In the United Kingdom, where investment crowdfunding has been legal for over 3 years, the investment site CrowdCube has announced their stats on their 3rd birthday in 2014:
“The platform has raised £19.9 million (around $33 million) for 103 businesses, which Crowdcube anticipates will add 1900 jobs over the next three years. Darren Westlake, the company’s cofounder and CEO also mentioned that the company grew by 562 percent on the year before, and it sees over 100 applications per month. The company has 60,000 registered members.”

And that is just one of the many investment crowdfunding platforms operating in the UK, other parts of Europe, and in Australia and Japan.

Meanwhile, several types of investment crowdfunding have taken off like rockets in 2013 and 2014. One is investment crowdfunding in startups for accredited investors on sites like AngelList, another one is called Peer-to-Peer (P2P) lending, where people get personal loans from the crowd on sites like LendingClub and Prosper, and a third is real estate crowdfunding, where local real estate development projects are funded by the community crowd on sites like Realty Mogul and our own Triangle startup Groundfloor.

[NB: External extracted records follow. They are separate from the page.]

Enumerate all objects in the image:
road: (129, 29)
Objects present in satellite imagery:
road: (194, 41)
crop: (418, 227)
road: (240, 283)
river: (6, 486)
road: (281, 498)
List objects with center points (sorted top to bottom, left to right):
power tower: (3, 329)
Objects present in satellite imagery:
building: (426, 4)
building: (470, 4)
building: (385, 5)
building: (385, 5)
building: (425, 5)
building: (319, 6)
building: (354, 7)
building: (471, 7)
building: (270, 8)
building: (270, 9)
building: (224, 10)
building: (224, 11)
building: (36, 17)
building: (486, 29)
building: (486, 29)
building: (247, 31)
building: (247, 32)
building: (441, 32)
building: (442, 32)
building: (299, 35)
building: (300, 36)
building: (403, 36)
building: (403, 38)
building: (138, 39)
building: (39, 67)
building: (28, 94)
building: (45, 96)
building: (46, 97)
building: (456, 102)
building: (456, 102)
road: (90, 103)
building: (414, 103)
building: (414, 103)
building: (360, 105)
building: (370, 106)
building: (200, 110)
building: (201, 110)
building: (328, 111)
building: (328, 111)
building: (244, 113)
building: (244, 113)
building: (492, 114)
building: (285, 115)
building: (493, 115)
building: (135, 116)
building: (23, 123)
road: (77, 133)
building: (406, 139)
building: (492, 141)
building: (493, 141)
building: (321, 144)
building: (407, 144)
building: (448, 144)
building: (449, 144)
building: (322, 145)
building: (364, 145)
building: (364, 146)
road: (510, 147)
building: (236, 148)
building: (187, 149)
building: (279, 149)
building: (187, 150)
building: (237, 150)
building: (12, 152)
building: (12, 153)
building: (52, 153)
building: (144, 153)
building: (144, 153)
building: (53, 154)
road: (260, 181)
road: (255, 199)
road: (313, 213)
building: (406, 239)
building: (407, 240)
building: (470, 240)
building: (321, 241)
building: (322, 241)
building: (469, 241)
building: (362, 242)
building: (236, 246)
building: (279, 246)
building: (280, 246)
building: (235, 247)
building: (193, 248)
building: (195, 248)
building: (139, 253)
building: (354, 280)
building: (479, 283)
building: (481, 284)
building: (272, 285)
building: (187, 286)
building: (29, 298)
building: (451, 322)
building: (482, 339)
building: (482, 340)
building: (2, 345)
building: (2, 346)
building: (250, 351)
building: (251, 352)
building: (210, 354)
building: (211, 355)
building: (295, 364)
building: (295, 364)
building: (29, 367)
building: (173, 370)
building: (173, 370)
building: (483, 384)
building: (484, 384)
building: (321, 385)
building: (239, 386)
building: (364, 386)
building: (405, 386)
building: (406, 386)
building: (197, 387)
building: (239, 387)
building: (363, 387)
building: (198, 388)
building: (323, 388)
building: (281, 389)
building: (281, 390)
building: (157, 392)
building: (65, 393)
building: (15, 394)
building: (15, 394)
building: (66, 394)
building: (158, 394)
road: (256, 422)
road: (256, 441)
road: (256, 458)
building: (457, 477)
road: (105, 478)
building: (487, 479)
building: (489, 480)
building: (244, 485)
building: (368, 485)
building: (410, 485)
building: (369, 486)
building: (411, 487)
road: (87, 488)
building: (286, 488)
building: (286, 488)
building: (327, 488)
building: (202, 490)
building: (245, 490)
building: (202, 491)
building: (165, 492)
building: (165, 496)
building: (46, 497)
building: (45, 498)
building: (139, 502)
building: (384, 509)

Many more market segments are just beginning to use investment crowdfunding as a financing method. And venture capitalists are making major investments in a wide variety of crowdfunding platforms and services around the nation, because they see this as a major growth industry in the financial sector coming down the road.  A report by has more details on these trends.

So what does all this mean to North Carolina?

It means we can benefit from these trends by helping our small businesses and startups to participate. We can make it much easier for them to find funding. And that funding will help them grow and create jobs. The NC PACES Act investment crowdfunding exemption will be an important part of making it happen.

We ask you to support the NC JOBS/PACES Act when it comes up in the new session in 2015.